Delete Block (Id: 2)
Section | #bytes | Description |
---|---|---|
format version | 4 | version of the log file format |
length | 8 | length of the deleted keys section to follow |
deleted keys | variable | Tombstone of the record to encode a delete. The following 3 fields are serialized using the KryoSerializer. Record Key - Unique record key within the partition to deleted Partition Path - Partition path of the record deleted Ordering Value - In a particular batch of updates, the delete block is always written after the data (Avro/HFile/Parquet) block. This field would preserve the ordering of deletes and inserts within the same batch. |
Corrupted Block (Id: 3)
This block type is never written to persistent storage. While reading a log block, if the block is corrupted, then the reader gets an instance of the Corrupted Block instead of a Data block.
Avro Block (Id: 4)
Data block serializes the actual records written into the log file
Section | #bytes | Description |
---|---|---|
format version | 4 | version of the log file format |
record count | 4 | total number of records in this block |
record length | 8 | length of the record content to follow |
record content | variable | Record represented as an Avro record serialized using BinaryEncoder |
HFile Block (Id: 5)
The HFile data block serializes the records using the HFile file format. HFile data model is a key value pair and both are encoded as byte arrays. Hudi record key is encoded as Avro string and the Avro record serialized using BinaryEncoder is stored as the value. HFile file format stores the records in sorted order and with index to enable quick point reads and range scans.
Parquet Block (Id: 6)
The Parquet Block serializes the records using the Apache Parquet file format. The serialization layout is similar to the Avro block except for the byte array content encoded in columnar Parquet format. This log block type enables efficient columnar scans and better compression.
Different data block types offers different trade-offs and picking the right block is based on the workload requirements and is critical for merge and read performance.
Reader Expectations
Readers will use snapshot isolation to query a Hudi table at a consistent point in time in the Hudi timeline. The reader constructs the snapshot state using the following steps
- Pick an instant in the timeline (last successful commit or a specific commit version explicitly queried) and set that the commit time to compute the list of files to read from.

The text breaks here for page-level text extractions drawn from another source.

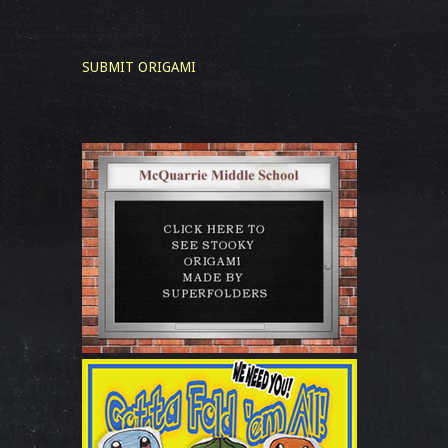
SUBMIT ORIGAMI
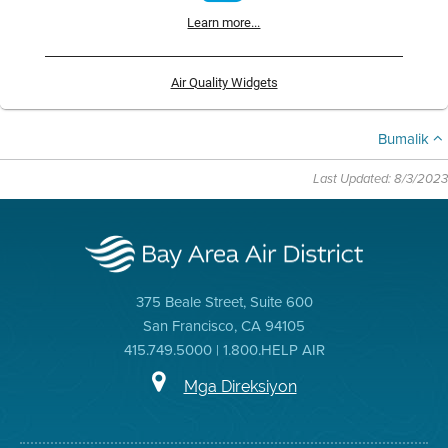
Learn more...
Air Quality Widgets
Bumalik
Last Updated: 8/3/2023
375 Beale Street, Suite 600
San Francisco, CA 94105
415.749.5000 | 1.800.HELP AIR
Mga Direksiyon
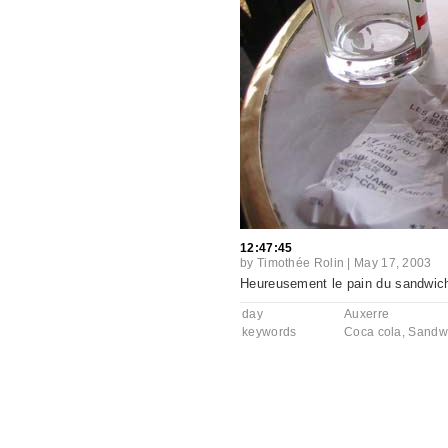
12:47:45
by
Timothée Rolin
|
May 17, 2003
Heureusement le pain du sandwich a
day
Auxerre
keywords
Coca cola
,
Sandw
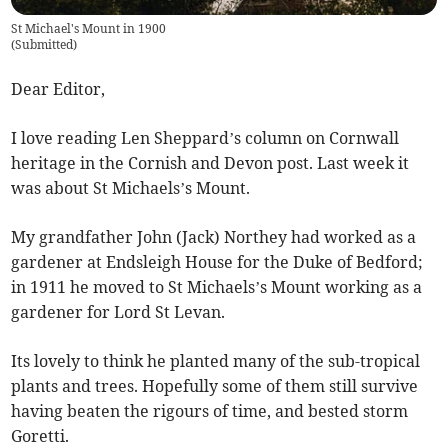
St Michael's Mount in 1900
(
Submitted
)
Dear Editor,
I love reading Len Sheppard’s column on Cornwall
heritage in the Cornish and Devon post. Last week it
was about St Michaels’s Mount.
My grandfather John (Jack) Northey had worked as a
gardener at Endsleigh House for the Duke of Bedford;
in 1911 he moved to St Michaels’s Mount working as a
gardener for Lord St Levan.
Its lovely to think he planted many of the sub-tropical
plants and trees. Hopefully some of them still survive
having beaten the rigours of time, and bested storm
Goretti.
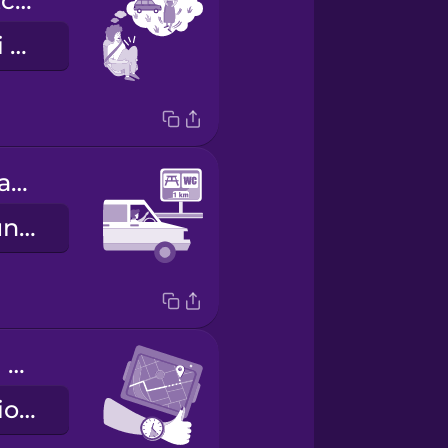
I need to stretch my legs.
Ho bisogno di sgranchirmi le gambe.
There's a rest area coming up.
Tra poco c'è un'area di servizio.
We're making good time.
Siamo in orario sulla tabella di marcia.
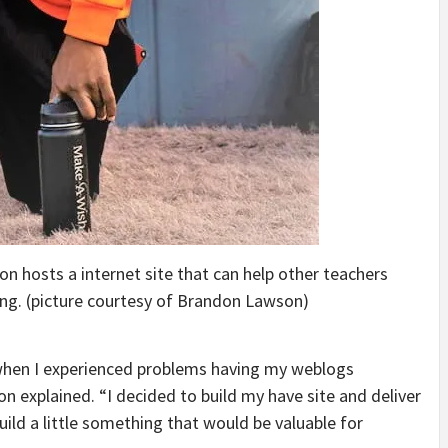
n hosts a internet site that can help other teachers
ning. (picture courtesy of Brandon Lawson)
when I experienced problems having my weblogs
n explained. “I decided to build my have site and deliver
build a little something that would be valuable for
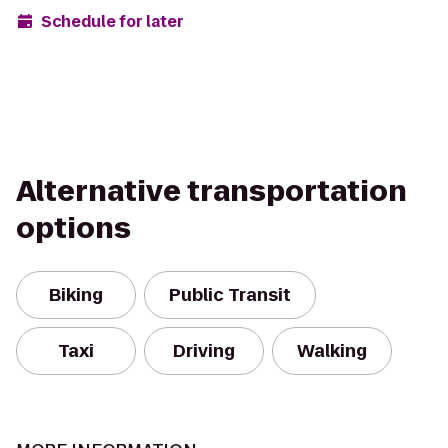
Schedule for later
Alternative transportation
options
Biking
Public Transit
Taxi
Driving
Walking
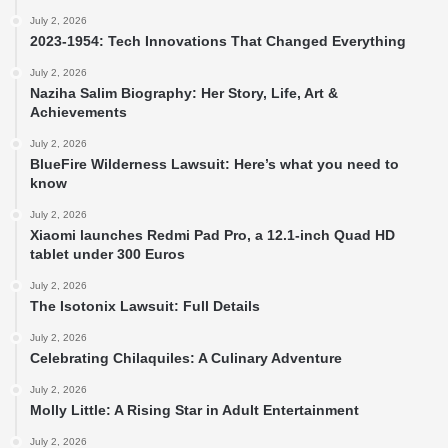
July 2, 2026
2023-1954: Tech Innovations That Changed Everything
July 2, 2026
Naziha Salim Biography: Her Story, Life, Art &
Achievements
July 2, 2026
BlueFire Wilderness Lawsuit: Here’s what you need to
know
July 2, 2026
Xiaomi launches Redmi Pad Pro, a 12.1-inch Quad HD
tablet under 300 Euros
July 2, 2026
The Isotonix Lawsuit: Full Details
July 2, 2026
Celebrating Chilaquiles: A Culinary Adventure
July 2, 2026
Molly Little: A Rising Star in Adult Entertainment
July 2, 2026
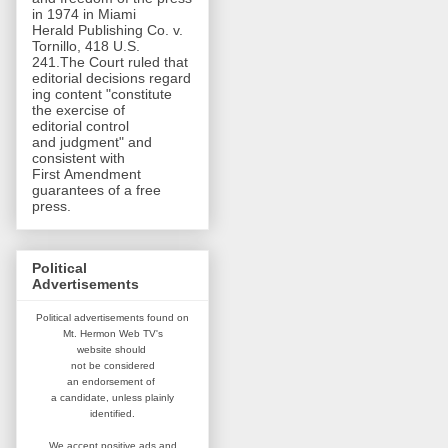
in 1974 in Miami
Herald Publishing Co. v.
Tornillo, 418 U.S.
241.The Court ruled that
editorial decisions regard
ing content "constitute
the exercise of
editorial control
and judgment" and
consistent with
First Amendment
guarantees of a free
press.
Political
Advertisements
Political advertisements found on
Mt. Hermon Web TV's
website
should
not be considered
an
endorsement of
a candidate,
unless plainly
identified.
We accept positive ads and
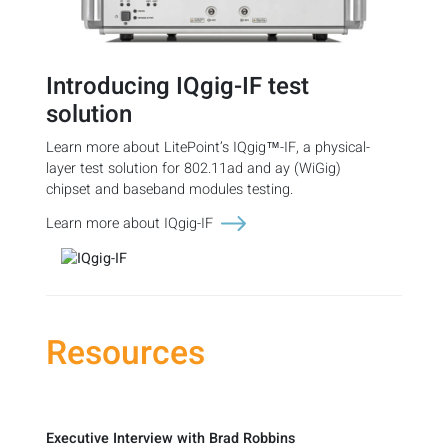
Introducing IQgig-IF test
solution
Learn more about LitePoint’s IQgig™-IF, a physical-
layer test solution for 802.11ad and ay (WiGig)
chipset and baseband modules testing.
Learn more about IQgig-IF
Resources
Executive Interview with Brad Robbins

- For the picked commit time, compute all the file slices that belong to that specific commit time. For all the partition paths involved in the query, the file slices that belong to a successful commit before the picked commit should be included. The lookup on the filesystem could be slow and inefficient and can be further optimized by caching in memory or using the files (mapping partition path to filenames) index or with the support of an external timeline serving system.
- For the MoR table type, ensure the appropriate merging rules are applied to apply the updates queued for the base in the log files.
- Contents of the log files should be loaded into an effective point lookup data structure (in-memory or persisted)
- Duplicate record keys should be merged based on the ordering field specified. It is important to order the inserts and deletes in the right order to be consistent and idempotent.
- When the base file is scanned, for every record block, the reader has to lookup if there is a newer version of the data available for the record keys in the block and merge them into the record iterator.
- In addition, all the "replacecommit" metadata needs to read to filter out flle groups, that have been replaced with newer file groups, by actions like clustering.